= Exercise requirements =
The whole listing is to be restated, character for character.

= Supplied entries =

§ §

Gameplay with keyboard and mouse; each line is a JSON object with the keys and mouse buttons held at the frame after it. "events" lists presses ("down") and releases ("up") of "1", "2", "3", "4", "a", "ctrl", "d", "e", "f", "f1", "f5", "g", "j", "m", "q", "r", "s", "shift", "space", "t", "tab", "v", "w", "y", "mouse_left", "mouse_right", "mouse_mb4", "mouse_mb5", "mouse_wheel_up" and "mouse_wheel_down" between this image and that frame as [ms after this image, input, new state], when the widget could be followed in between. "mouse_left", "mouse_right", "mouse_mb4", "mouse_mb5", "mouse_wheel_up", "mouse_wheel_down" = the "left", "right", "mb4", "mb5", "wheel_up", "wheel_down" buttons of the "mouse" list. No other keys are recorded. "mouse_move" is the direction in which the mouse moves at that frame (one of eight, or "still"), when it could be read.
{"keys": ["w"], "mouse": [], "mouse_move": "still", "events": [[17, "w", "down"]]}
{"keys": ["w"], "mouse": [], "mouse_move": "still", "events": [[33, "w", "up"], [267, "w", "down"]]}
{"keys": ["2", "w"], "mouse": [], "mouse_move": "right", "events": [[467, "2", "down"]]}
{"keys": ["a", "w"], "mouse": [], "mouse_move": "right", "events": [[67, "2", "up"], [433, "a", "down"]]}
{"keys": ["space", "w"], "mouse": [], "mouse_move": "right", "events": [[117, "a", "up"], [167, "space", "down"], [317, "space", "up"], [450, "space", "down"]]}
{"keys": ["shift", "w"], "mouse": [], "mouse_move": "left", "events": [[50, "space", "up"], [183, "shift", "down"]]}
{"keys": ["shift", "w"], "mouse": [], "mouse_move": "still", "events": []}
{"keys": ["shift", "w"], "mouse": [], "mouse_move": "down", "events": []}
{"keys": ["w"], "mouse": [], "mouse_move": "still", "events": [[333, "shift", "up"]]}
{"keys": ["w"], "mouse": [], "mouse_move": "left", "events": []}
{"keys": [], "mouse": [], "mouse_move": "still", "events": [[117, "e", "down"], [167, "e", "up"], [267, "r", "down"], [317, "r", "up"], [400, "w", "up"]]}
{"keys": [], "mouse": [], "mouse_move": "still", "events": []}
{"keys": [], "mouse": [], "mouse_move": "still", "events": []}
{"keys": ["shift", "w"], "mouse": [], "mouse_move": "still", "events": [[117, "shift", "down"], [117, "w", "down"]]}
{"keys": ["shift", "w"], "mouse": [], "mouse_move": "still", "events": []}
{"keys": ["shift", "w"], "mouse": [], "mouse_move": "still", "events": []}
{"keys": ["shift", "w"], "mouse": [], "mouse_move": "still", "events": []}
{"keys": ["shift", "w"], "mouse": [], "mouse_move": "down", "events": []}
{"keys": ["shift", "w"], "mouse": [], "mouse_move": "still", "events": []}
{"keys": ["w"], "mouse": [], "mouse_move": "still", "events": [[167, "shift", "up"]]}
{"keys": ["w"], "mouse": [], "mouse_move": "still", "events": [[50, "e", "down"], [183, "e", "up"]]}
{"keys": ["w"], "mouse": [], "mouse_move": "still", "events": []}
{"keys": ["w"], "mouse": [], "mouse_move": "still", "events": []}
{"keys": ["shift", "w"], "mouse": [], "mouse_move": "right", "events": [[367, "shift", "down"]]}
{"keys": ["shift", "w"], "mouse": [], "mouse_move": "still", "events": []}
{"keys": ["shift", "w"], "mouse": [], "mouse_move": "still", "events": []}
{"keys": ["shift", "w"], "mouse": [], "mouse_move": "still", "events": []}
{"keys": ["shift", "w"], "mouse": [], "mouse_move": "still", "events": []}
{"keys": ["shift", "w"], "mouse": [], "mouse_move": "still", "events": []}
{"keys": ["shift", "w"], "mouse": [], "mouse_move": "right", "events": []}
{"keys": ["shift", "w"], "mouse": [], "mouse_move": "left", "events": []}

§ §

= The completed task =
Gameplay with keyboard and mouse; each line is a JSON object with the keys and mouse buttons held at the frame after it. "events" lists presses ("down") and releases ("up") of "1", "2", "3", "4", "a", "ctrl", "d", "e", "f", "f1", "f5", "g", "j", "m", "q", "r", "s", "shift", "space", "t", "tab", "v", "w", "y", "mouse_left", "mouse_right", "mouse_mb4", "mouse_mb5", "mouse_wheel_up" and "mouse_wheel_down" between this image and that frame as [ms after this image, input, new state], when the widget could be followed in between. "mouse_left", "mouse_right", "mouse_mb4", "mouse_mb5", "mouse_wheel_up", "mouse_wheel_down" = the "left", "right", "mb4", "mb5", "wheel_up", "wheel_down" buttons of the "mouse" list. No other keys are recorded. "mouse_move" is the direction in which the mouse moves at that frame (one of eight, or "still"), when it could be read.
{"keys": ["w"], "mouse": [], "mouse_move": "still", "events": [[17, "w", "down"]]}
{"keys": ["w"], "mouse": [], "mouse_move": "still", "events": [[33, "w", "up"], [267, "w", "down"]]}
{"keys": ["2", "w"], "mouse": [], "mouse_move": "right", "events": [[467, "2", "down"]]}
{"keys": ["a", "w"], "mouse": [], "mouse_move": "right", "events": [[67, "2", "up"], [433, "a", "down"]]}
{"keys": ["space", "w"], "mouse": [], "mouse_move": "right", "events": [[117, "a", "up"], [167, "space", "down"], [317, "space", "up"], [450, "space", "down"]]}
{"keys": ["shift", "w"], "mouse": [], "mouse_move": "left", "events": [[50, "space", "up"], [183, "shift", "down"]]}
{"keys": ["shift", "w"], "mouse": [], "mouse_move": "still", "events": []}
{"keys": ["shift", "w"], "mouse": [], "mouse_move": "down", "events": []}
{"keys": ["w"], "mouse": [], "mouse_move": "still", "events": [[333, "shift", "up"]]}
{"keys": ["w"], "mouse": [], "mouse_move": "left", "events": []}
{"keys": [], "mouse": [], "mouse_move": "still", "events": [[117, "e", "down"], [167, "e", "up"], [267, "r", "down"], [317, "r", "up"], [400, "w", "up"]]}
{"keys": [], "mouse": [], "mouse_move": "still", "events": []}
{"keys": [], "mouse": [], "mouse_move": "still", "events": []}
{"keys": ["shift", "w"], "mouse": [], "mouse_move": "still", "events": [[117, "shift", "down"], [117, "w", "down"]]}
{"keys": ["shift", "w"], "mouse": [], "mouse_move": "still", "events": []}
{"keys": ["shift", "w"], "mouse": [], "mouse_move": "still", "events": []}
{"keys": ["shift", "w"], "mouse": [], "mouse_move": "still", "events": []}
{"keys": ["shift", "w"], "mouse": [], "mouse_move": "down", "events": []}
{"keys": ["shift", "w"], "mouse": [], "mouse_move": "still", "events": []}
{"keys": ["w"], "mouse": [], "mouse_move": "still", "events": [[167, "shift", "up"]]}
{"keys": ["w"], "mouse": [], "mouse_move": "still", "events": [[50, "e", "down"], [183, "e", "up"]]}
{"keys": ["w"], "mouse": [], "mouse_move": "still", "events": []}
{"keys": ["w"], "mouse": [], "mouse_move": "still", "events": []}
{"keys": ["shift", "w"], "mouse": [], "mouse_move": "right", "events": [[367, "shift", "down"]]}
{"keys": ["shift", "w"], "mouse": [], "mouse_move": "still", "events": []}
{"keys": ["shift", "w"], "mouse": [], "mouse_move": "still", "events": []}
{"keys": ["shift", "w"], "mouse": [], "mouse_move": "still", "events": []}
{"keys": ["shift", "w"], "mouse": [], "mouse_move": "still", "events": []}
{"keys": ["shift", "w"], "mouse": [], "mouse_move": "still", "events": []}
{"keys": ["shift", "w"], "mouse": [], "mouse_move": "right", "events": []}
{"keys": ["shift", "w"], "mouse": [], "mouse_move": "left", "events": []}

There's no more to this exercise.